What to work on
In this exercise, the entries below include pictures. Repeat exactly the lines from the line with "20: (546, 92)" to the line with "50: (541, 348)", including both, but without the pictures.

****

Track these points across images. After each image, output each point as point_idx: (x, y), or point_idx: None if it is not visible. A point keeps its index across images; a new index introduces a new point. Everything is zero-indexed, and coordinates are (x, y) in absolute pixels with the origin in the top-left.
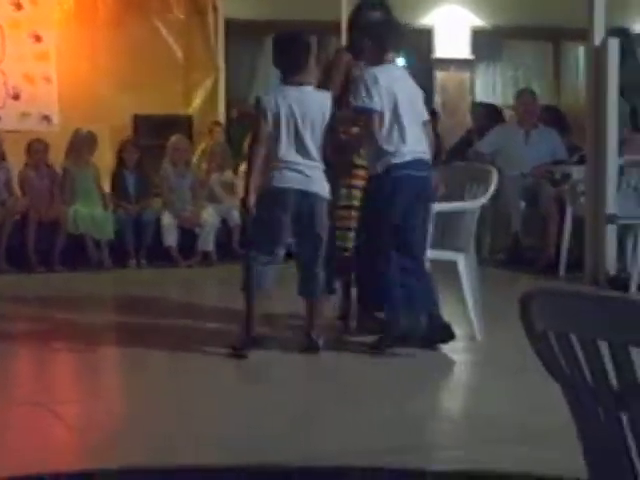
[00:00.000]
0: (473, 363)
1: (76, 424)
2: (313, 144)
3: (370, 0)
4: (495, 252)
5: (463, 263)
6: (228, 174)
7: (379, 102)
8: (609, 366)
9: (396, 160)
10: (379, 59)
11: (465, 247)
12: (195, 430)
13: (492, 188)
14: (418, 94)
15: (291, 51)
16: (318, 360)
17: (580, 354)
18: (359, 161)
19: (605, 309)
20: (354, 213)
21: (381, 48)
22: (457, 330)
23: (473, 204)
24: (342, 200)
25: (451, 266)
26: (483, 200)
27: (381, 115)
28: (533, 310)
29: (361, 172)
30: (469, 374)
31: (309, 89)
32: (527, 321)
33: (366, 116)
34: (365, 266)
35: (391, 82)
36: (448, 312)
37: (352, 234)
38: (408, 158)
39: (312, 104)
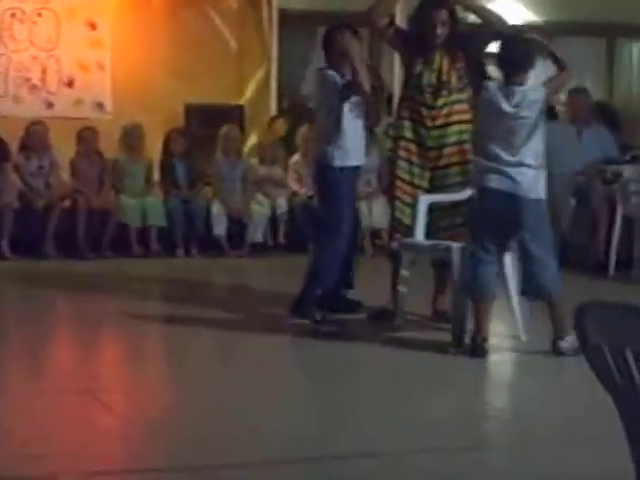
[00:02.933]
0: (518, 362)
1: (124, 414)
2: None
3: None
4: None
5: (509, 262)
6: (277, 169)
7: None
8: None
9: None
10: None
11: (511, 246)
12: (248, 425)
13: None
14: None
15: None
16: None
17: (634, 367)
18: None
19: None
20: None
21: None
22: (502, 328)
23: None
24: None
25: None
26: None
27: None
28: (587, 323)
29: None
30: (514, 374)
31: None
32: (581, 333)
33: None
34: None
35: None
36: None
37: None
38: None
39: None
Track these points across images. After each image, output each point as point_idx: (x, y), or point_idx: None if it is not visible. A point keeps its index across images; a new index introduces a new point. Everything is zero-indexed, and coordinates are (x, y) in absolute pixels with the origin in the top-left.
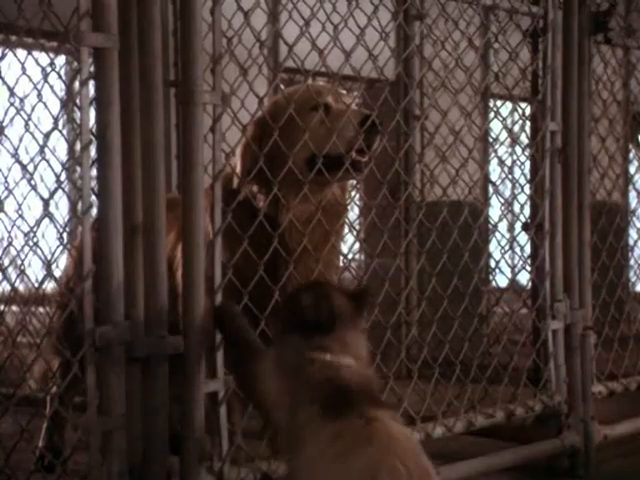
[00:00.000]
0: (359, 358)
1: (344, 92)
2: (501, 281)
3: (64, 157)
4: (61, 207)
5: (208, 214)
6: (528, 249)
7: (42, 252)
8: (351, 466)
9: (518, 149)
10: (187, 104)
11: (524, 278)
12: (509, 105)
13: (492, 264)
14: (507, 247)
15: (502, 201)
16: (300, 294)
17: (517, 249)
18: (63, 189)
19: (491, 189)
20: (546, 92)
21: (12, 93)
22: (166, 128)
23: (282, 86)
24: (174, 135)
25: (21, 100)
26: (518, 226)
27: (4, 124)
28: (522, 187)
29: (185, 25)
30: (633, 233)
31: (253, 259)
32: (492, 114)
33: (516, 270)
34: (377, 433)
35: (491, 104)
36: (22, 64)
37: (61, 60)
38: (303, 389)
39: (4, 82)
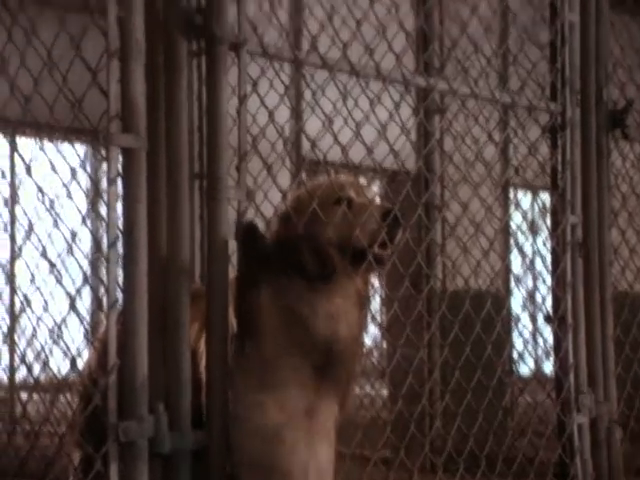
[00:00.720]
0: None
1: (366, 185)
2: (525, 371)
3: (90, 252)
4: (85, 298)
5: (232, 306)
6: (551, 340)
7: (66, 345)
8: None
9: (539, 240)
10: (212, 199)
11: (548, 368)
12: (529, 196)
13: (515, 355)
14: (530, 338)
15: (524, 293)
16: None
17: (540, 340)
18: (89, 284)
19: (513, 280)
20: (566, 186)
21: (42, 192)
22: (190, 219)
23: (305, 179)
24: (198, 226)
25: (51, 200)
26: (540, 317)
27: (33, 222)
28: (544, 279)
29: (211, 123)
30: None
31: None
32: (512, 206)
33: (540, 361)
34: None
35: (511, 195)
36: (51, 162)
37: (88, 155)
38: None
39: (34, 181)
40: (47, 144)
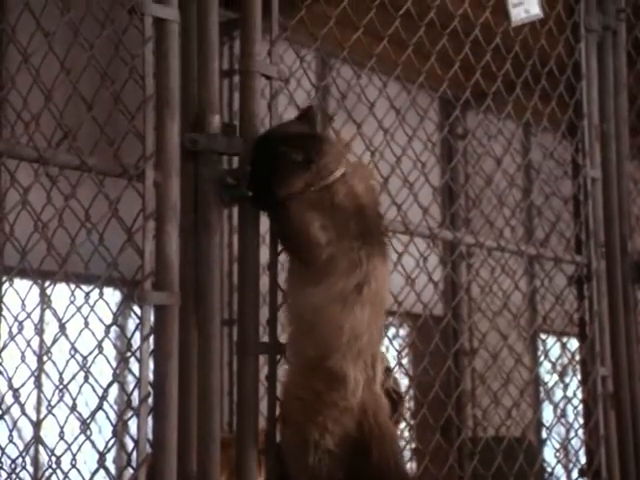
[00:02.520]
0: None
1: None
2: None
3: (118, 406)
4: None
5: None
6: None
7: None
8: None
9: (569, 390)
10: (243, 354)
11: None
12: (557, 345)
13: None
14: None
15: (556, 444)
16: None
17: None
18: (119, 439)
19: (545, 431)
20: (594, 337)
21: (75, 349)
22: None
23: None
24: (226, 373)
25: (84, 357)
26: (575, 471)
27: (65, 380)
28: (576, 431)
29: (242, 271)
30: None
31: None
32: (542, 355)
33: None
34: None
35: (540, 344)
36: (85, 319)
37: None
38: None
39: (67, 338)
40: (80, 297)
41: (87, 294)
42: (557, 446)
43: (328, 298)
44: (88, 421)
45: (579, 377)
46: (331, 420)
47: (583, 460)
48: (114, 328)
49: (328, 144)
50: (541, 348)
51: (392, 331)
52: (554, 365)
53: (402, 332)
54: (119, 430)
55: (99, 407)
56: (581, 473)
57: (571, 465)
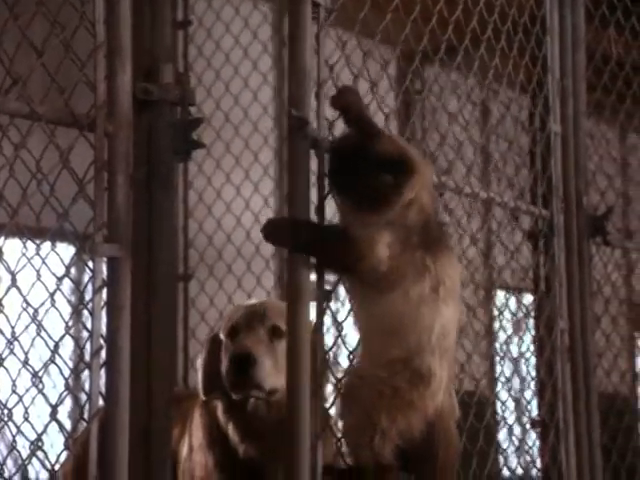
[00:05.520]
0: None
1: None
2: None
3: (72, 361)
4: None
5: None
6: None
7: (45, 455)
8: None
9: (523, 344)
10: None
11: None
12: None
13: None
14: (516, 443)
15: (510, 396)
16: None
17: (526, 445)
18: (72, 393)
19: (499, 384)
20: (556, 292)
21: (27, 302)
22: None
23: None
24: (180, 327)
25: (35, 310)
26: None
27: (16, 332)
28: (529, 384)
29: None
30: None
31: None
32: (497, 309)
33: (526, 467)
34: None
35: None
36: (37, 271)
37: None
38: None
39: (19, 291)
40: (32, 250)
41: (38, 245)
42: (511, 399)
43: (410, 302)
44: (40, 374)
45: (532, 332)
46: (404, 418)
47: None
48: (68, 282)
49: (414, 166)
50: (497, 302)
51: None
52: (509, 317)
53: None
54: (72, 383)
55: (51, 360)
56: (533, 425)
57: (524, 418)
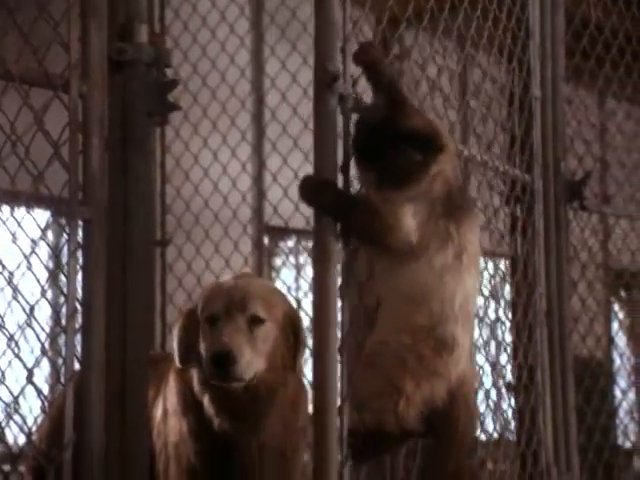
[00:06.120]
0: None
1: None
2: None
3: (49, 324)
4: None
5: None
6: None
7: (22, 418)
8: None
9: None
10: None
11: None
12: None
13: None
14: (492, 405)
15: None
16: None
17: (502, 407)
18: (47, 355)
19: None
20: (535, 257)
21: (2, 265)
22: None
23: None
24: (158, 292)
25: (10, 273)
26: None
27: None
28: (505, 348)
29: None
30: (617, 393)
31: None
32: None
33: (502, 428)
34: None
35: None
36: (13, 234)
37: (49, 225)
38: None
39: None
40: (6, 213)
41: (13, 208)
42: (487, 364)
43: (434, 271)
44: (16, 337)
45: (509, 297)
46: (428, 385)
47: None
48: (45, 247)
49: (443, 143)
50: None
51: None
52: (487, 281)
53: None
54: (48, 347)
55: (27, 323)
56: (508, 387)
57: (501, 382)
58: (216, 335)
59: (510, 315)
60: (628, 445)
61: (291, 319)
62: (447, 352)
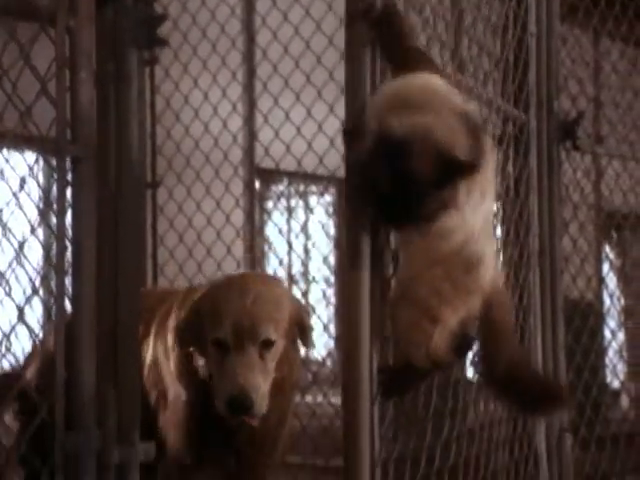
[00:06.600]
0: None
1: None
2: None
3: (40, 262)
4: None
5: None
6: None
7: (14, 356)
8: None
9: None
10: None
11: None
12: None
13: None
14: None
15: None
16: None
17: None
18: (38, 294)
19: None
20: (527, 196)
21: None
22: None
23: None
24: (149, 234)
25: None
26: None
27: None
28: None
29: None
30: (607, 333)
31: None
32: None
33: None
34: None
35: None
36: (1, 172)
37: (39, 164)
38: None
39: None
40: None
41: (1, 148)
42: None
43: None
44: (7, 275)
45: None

****

Exercise response
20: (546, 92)
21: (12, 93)
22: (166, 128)
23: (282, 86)
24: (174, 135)
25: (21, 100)
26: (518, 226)
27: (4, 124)
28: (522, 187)
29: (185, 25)
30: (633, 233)
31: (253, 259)
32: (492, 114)
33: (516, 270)
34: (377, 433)
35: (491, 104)
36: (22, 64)
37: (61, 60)
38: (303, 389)
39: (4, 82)
[00:00.720]
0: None
1: (366, 185)
2: (525, 371)
3: (90, 252)
4: (85, 298)
5: (232, 306)
6: (551, 340)
7: (66, 345)
8: None
9: (539, 240)
10: (212, 199)
11: (548, 368)
12: (529, 196)
13: (515, 355)
14: (530, 338)
15: (524, 293)
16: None
17: (540, 340)
18: (89, 284)
19: (513, 280)
20: (566, 186)
21: (42, 192)
22: (190, 219)
23: (305, 179)
24: (198, 226)
25: (51, 200)
26: (540, 317)
27: (33, 222)
28: (544, 279)
29: (211, 123)
30: None
31: None
32: (512, 206)
33: (540, 361)
34: None
35: (511, 195)
36: (51, 162)
37: (88, 155)
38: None
39: (34, 181)
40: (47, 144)
[00:02.520]
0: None
1: None
2: None
3: (118, 406)
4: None
5: None
6: None
7: None
8: None
9: (569, 390)
10: (243, 354)
11: None
12: (557, 345)
13: None
14: None
15: (556, 444)
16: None
17: None
18: (119, 439)
19: (545, 431)
20: (594, 337)
21: (75, 349)
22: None
23: None
24: (226, 373)
25: (84, 357)
26: (575, 471)
27: (65, 380)
28: (576, 431)
29: (242, 271)
30: None
31: None
32: (542, 355)
33: None
34: None
35: (540, 344)
36: (85, 319)
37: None
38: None
39: (67, 338)
40: (80, 297)
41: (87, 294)
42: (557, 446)
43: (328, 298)
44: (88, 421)
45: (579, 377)
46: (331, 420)
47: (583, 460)
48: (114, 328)
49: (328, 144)
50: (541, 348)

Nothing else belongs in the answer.